Familiar Strangers
For more than a decade, they circled each other in silence. At family gatherings, their eyes would meet in lingering glances that said everything words never dared to. He’d refill her drink; she’d pass him a dish. Always polite, always distant—yet beneath each trivial gesture pulsed a forbidden knowing.
Years slipped by. They both grew into their separate lives. Yet the strange gravity between them never weakened. And then, on a blistering afternoon in a nowhere town, her phone lit up with his name. It had been years since they’d done more than murmur greetings, but suddenly his voice was in her ear, warm and familiar.
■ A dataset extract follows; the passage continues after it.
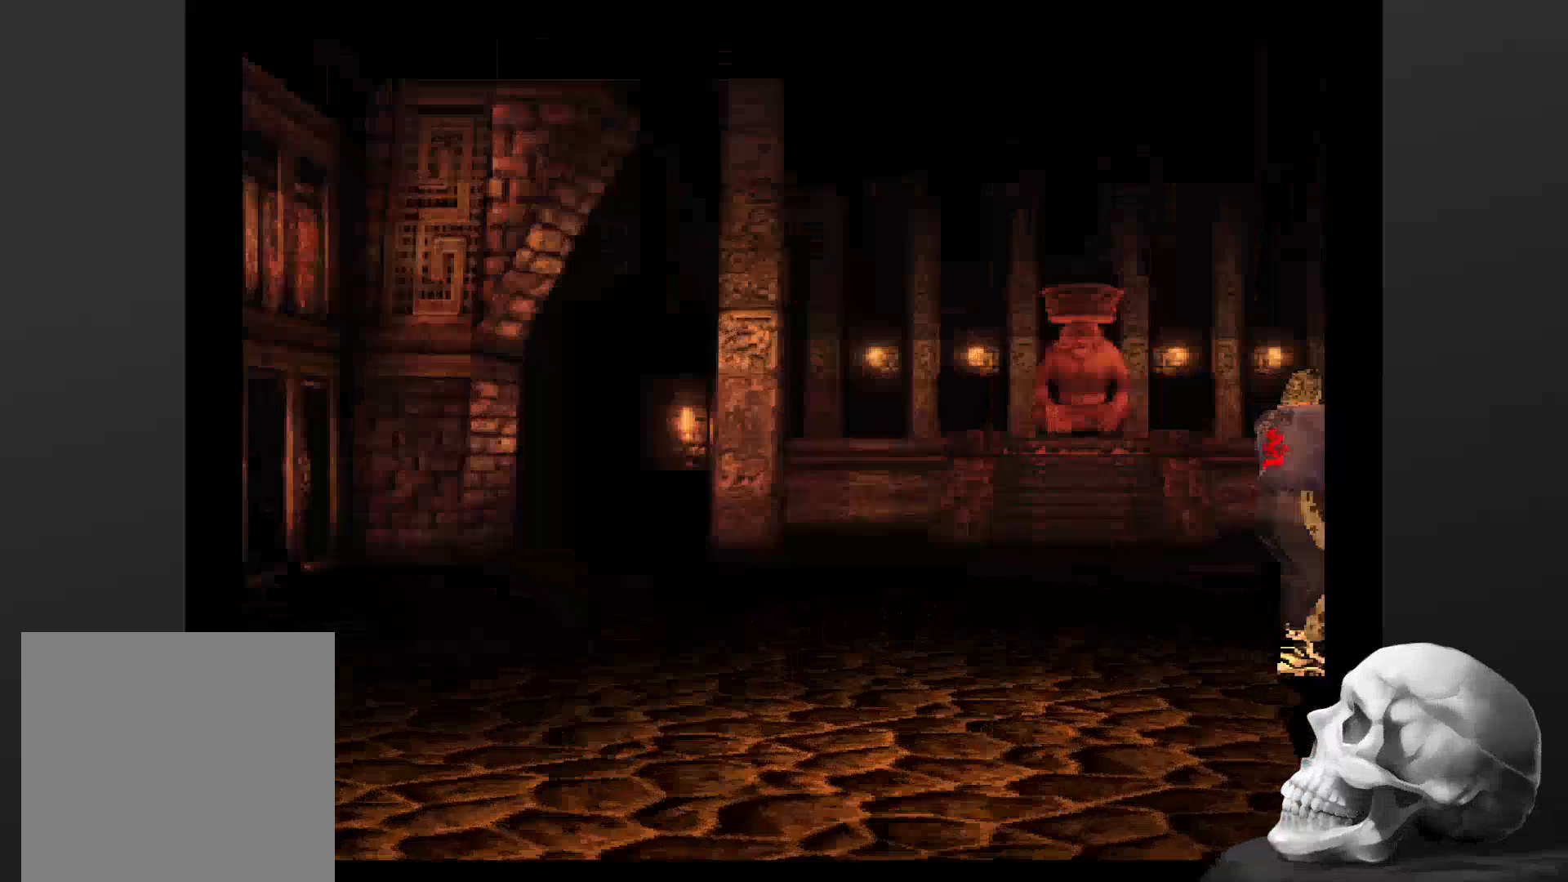
{"dt_ms": 500, "buttons": [], "left_stick": "center", "right_stick": "center", "events": [[100, "START", "up"]]}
She sat by the window watching heat waves dance off empty streets as they talked. He was thousands of miles away, shivering in a city blanketed by snow. Their conversations turned from awkward small talk to hushed confessions under midnight skies. They spoke of everything and nothing, as if they had all the time in the world.
And then, inevitably, the question that had always lurked unspoken arrived. Could this be something more? They both knew the answer before they asked. Yes, it could. But it mustn’t.
Their love was a landmine. The thought of stepping beyond words felt dangerous, monstrous even. There was too much at risk—family, expectations, the thin thread of friendship that had kept them connected all these years. And so they hesitated on the precipice, knowing they could never jump.
After that, things began to unravel. Some days they’d talk for hours, as if nothing else mattered. Other days they disappeared into silence, ghosting each other in a desperate attempt at self-preservation. It became a cycle: collide, retreat, repeat.
In the end, they drifted apart, not with a dramatic farewell, but through quiet avoidance, each conversation more strained than the last. Until one day, they were simply two perfectly familiar strangers—forever haunted by what might have been, but never daring to find out.